Eastern Kentucky
I spent the night and all of the next day in Tompkinsville, KY. I mostly lounged in and around the Old Mulkey Meeting House, an old log church that’s stood since the early 19th century. The cemetery on the land next to the meeting house is the final resting place of Daniel Boone’s sister, Hannah. There was also a tombstone marking the grave of one of Stonewall Jackson’s cousins. Not quite famous people, but interesting nonetheless. The meeting house itself is impressive in that it’s incredibly old and still maintains a certain folkloric history inside its walls.
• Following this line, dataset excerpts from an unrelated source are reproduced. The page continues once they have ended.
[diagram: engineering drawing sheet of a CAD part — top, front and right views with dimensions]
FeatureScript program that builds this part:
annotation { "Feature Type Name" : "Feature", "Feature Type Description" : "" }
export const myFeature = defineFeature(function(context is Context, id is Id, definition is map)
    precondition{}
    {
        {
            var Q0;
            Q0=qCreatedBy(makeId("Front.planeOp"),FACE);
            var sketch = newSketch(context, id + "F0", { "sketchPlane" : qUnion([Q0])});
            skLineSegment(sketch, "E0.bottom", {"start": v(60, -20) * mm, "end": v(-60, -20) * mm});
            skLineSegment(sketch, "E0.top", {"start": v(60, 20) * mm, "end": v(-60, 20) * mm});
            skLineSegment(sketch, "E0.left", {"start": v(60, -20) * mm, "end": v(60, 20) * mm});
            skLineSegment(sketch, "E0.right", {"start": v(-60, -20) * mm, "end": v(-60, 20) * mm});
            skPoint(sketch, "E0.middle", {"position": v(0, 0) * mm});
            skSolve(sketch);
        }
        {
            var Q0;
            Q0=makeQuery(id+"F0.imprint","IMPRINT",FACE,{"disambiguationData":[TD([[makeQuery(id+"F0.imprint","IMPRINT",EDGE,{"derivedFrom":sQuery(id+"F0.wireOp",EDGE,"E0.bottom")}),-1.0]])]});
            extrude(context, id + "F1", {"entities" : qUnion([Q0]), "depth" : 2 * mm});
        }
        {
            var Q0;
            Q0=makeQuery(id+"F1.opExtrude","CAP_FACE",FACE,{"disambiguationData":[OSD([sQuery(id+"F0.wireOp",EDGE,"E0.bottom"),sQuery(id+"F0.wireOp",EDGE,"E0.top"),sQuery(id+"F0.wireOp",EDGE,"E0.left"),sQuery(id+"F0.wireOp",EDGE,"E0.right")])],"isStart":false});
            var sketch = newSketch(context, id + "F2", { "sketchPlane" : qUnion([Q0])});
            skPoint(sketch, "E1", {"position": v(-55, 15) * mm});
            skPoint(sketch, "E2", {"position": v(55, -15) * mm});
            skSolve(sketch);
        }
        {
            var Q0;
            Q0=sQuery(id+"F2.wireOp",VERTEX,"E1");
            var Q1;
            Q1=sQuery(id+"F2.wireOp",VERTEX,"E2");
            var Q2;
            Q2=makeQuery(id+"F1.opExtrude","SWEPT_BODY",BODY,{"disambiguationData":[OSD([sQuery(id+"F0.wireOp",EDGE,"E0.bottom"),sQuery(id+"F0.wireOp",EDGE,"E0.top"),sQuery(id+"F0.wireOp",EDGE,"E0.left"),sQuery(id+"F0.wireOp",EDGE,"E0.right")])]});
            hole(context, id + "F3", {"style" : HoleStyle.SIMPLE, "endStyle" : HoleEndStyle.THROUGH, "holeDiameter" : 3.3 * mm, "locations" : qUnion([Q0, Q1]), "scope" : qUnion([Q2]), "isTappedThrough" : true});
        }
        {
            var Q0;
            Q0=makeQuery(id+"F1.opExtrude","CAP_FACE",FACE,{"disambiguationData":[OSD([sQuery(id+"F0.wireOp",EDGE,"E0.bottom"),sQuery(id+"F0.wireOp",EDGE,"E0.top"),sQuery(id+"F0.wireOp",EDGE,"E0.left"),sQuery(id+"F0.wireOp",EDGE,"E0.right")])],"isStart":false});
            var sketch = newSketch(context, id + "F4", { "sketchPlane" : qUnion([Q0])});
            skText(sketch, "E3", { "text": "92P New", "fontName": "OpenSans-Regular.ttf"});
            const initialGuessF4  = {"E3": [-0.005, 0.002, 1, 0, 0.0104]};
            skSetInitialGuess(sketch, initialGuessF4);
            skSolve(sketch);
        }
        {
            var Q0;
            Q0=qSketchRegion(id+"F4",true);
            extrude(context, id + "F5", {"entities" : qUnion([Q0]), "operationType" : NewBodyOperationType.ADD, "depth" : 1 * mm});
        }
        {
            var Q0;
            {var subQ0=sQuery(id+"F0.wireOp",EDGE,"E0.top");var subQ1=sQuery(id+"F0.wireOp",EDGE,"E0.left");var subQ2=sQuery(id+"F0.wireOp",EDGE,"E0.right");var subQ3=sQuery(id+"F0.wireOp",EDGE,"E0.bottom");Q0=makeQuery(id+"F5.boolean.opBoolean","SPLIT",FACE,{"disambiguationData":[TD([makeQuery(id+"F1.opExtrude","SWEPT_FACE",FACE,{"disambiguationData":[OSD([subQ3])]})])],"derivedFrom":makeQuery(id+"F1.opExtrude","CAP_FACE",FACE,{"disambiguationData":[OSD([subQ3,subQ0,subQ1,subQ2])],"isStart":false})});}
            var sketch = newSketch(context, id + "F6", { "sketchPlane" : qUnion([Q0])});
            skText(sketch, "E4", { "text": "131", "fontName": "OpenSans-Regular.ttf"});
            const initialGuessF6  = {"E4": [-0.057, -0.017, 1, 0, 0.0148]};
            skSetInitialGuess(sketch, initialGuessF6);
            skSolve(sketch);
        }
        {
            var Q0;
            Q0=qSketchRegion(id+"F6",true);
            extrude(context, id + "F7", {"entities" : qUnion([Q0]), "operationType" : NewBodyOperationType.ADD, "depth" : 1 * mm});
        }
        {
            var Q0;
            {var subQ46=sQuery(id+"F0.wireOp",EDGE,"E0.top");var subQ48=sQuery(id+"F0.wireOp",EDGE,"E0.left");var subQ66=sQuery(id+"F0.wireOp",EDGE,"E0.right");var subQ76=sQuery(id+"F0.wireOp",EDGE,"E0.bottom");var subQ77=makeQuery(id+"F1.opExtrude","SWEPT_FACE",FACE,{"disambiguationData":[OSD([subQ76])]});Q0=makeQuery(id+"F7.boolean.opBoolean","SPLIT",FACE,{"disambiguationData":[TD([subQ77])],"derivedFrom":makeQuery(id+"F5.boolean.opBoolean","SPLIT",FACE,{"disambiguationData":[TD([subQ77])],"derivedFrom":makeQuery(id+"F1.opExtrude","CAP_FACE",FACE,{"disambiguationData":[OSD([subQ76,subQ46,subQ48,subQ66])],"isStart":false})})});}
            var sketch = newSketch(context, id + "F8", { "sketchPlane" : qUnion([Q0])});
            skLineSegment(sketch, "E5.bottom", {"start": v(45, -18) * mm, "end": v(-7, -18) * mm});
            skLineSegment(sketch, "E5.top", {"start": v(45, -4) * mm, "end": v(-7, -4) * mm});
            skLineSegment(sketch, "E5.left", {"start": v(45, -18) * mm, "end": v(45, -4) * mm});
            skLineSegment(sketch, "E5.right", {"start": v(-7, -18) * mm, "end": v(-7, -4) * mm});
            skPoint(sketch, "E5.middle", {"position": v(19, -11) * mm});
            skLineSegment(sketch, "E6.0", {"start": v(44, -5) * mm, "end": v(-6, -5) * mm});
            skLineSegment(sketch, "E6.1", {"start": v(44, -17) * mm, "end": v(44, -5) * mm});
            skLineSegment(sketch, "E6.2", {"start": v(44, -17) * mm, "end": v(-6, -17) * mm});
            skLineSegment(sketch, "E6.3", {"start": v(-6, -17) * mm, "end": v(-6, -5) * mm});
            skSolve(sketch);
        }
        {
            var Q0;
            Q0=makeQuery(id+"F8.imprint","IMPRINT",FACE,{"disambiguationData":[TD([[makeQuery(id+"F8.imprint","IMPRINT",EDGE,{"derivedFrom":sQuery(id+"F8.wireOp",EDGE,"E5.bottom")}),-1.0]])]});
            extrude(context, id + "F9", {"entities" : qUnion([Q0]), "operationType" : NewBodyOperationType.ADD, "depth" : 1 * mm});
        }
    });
I left Tompkinsville at night, opting to drive in the cool, dark air with no traffic. I made it into Williamsburg and slept in the Walmart parking lot there. Williamsburg is beautiful. In fact, most cities in this part of Kentucky are beautiful. They’re all situated in the center of several rolling Appalachian hills each replete with vegetation. The buildings are dark, mostly brick, with streams of mold deliquescing down the sides. Most of the older downtown buildings are musty, drenched in coal ash, and laden with ivy. And even though most of the towns are actually quite small, there’s this weird urban feel to them. Downtown Williamsburg and Downtown Middlesboro (the town I traveled to next) seem altogether too tall and too busy to be home to only 5,000 and 10,000 residents respectively.